### [WORK REQUEST]
Take the data below and extract the lines from the one with "54: (23, 198, 2.71)" to the one with "71: (12, 253, 2.71)", inclusive, exactly as written.

╭─ SOURCE INFORMATION

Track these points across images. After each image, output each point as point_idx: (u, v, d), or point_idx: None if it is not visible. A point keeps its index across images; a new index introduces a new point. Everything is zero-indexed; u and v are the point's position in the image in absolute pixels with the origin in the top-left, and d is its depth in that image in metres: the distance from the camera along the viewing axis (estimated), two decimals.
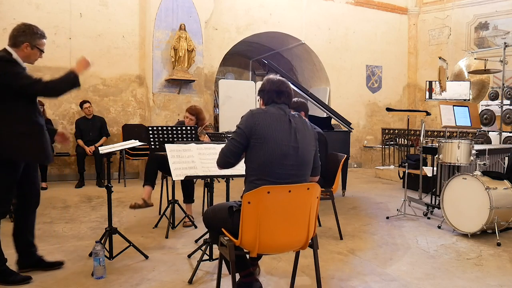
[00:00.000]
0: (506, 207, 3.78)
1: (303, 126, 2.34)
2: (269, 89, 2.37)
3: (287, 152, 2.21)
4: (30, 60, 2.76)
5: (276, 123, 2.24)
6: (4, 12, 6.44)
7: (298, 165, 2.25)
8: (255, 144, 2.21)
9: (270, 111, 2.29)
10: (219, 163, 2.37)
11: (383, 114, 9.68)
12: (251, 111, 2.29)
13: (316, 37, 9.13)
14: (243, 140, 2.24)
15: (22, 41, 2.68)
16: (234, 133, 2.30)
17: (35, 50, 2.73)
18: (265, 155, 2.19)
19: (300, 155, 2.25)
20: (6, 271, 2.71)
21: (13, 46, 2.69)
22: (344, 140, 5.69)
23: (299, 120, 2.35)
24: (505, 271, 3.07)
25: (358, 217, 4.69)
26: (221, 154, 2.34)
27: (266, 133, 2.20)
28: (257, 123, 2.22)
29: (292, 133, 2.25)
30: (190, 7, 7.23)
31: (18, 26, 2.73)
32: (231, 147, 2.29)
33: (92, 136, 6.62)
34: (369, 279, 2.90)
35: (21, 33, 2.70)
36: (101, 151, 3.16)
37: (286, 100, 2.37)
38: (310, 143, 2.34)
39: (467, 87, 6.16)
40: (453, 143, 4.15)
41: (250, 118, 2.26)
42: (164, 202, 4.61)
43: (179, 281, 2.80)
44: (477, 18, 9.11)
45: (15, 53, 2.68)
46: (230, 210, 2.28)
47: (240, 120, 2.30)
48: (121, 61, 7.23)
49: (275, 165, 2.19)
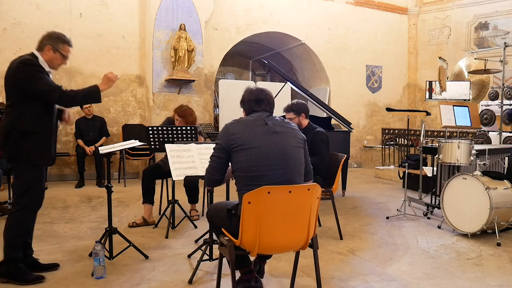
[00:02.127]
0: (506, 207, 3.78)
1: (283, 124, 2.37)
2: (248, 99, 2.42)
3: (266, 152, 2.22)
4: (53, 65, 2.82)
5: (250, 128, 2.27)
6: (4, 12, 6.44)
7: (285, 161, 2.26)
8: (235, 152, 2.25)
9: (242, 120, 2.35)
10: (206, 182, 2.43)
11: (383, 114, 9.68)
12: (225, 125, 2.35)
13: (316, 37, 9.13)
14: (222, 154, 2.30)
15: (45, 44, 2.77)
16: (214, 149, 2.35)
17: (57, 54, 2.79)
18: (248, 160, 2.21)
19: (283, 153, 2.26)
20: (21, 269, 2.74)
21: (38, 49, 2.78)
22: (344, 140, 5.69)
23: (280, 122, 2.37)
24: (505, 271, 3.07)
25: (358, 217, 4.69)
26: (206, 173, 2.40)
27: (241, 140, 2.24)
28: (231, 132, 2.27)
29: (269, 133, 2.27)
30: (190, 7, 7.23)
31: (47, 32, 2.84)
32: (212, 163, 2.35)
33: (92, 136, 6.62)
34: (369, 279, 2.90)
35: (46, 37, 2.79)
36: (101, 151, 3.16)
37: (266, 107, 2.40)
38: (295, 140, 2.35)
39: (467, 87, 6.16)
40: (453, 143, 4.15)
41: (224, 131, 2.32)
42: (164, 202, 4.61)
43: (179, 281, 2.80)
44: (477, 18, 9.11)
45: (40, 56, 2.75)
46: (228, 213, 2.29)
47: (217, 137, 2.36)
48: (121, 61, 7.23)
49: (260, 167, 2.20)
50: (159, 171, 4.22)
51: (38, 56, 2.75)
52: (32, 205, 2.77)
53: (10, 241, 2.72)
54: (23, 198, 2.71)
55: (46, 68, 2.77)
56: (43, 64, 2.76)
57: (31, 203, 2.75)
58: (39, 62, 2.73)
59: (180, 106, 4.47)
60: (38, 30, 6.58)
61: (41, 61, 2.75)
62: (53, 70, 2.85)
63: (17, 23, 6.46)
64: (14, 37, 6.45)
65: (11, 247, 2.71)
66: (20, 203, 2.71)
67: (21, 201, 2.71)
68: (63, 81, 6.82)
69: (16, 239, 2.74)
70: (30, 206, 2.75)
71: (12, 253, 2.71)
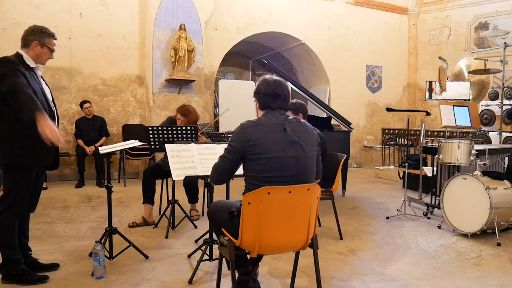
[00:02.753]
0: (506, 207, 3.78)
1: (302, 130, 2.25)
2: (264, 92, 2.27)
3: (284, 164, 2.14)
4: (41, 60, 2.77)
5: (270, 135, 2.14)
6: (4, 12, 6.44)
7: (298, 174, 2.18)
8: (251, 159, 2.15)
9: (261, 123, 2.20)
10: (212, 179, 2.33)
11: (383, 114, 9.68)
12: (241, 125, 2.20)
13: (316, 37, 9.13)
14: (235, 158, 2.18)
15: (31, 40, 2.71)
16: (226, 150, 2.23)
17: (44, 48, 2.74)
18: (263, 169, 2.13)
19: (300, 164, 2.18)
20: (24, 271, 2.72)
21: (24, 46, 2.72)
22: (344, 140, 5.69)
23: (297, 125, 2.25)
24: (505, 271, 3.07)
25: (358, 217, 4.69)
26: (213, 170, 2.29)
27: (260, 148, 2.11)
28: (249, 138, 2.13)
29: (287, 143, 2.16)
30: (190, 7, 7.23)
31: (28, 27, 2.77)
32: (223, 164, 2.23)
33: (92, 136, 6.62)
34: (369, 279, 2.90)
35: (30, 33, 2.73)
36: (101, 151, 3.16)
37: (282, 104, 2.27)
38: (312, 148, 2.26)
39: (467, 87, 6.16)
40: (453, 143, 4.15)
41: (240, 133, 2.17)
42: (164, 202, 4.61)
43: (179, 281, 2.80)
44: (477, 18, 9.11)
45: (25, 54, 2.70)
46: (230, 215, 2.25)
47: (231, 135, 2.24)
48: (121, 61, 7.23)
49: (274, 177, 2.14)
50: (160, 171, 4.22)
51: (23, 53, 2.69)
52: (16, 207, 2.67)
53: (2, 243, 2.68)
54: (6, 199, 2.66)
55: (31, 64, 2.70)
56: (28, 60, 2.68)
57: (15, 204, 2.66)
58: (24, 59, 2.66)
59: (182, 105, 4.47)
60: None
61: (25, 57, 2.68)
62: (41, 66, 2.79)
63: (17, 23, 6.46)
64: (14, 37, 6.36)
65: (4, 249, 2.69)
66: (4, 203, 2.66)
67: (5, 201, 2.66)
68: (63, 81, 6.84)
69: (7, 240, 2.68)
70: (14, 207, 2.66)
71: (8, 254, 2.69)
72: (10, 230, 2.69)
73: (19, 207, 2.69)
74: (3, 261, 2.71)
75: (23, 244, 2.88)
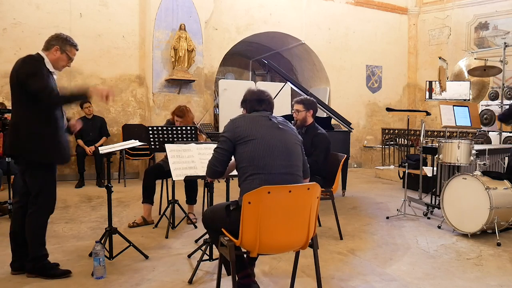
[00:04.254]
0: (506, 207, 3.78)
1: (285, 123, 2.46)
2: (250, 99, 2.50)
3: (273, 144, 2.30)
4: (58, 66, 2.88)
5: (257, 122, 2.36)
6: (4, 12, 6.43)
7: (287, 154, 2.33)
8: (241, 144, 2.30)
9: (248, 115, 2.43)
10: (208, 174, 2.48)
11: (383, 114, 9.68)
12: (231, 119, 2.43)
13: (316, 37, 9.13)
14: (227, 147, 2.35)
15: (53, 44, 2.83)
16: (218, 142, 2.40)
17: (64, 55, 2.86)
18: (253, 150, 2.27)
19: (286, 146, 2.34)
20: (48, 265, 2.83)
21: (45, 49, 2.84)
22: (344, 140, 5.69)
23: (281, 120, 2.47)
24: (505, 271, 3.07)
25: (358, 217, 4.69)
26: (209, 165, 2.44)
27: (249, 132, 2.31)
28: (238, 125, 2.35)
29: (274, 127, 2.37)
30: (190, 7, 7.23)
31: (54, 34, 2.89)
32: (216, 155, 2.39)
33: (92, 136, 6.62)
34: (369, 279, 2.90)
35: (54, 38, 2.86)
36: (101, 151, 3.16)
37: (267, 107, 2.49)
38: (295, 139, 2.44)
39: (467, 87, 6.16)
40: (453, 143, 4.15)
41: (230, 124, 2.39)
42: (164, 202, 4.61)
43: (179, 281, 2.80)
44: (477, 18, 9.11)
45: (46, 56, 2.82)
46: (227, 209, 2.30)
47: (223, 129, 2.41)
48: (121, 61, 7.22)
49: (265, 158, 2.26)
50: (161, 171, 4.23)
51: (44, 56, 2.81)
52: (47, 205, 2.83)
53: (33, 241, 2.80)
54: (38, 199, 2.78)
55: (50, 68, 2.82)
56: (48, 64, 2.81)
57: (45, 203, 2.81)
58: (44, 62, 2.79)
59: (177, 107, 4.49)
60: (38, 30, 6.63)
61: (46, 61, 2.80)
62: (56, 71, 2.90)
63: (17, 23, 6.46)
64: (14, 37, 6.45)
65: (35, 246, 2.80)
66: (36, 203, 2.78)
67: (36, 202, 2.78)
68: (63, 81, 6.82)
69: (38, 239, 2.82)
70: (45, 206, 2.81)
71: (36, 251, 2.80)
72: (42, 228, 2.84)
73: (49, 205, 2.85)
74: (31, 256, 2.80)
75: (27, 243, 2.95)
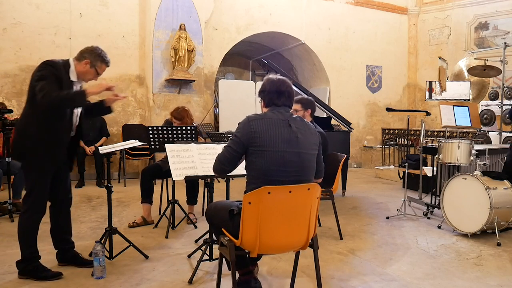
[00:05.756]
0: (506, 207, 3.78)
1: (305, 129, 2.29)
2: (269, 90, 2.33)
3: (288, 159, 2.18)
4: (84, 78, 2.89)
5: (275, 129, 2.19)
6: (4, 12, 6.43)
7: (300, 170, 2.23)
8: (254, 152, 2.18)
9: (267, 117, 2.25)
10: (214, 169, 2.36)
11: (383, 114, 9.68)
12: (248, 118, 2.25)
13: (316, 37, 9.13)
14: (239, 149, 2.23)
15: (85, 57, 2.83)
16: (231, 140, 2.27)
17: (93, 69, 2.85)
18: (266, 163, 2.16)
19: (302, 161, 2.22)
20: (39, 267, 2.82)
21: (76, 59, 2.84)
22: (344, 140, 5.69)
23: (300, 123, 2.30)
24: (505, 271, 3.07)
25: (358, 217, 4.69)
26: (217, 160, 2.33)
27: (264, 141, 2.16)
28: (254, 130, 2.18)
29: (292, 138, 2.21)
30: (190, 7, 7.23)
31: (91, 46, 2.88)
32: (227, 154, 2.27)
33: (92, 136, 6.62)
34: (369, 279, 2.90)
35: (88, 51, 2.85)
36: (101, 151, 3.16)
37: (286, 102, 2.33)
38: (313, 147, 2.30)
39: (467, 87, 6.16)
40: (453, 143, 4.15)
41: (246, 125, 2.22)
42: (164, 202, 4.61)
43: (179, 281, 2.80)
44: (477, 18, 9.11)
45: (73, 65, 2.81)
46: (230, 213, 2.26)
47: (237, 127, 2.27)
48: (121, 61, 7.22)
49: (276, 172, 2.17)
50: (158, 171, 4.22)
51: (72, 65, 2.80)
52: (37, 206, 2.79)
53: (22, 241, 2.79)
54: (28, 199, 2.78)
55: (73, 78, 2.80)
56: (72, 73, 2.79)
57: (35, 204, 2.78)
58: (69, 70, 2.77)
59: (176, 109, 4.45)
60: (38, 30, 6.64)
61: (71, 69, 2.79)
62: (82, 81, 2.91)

╰─

### [ANSWER BOX]
54: (23, 198, 2.71)
55: (46, 68, 2.77)
56: (43, 64, 2.76)
57: (31, 203, 2.75)
58: (39, 62, 2.73)
59: (180, 106, 4.47)
60: (38, 30, 6.58)
61: (41, 61, 2.75)
62: (53, 70, 2.85)
63: (17, 23, 6.46)
64: (14, 37, 6.45)
65: (11, 247, 2.71)
66: (20, 203, 2.71)
67: (21, 201, 2.71)
68: (63, 81, 6.82)
69: (16, 239, 2.74)
70: (30, 206, 2.75)
71: (12, 253, 2.71)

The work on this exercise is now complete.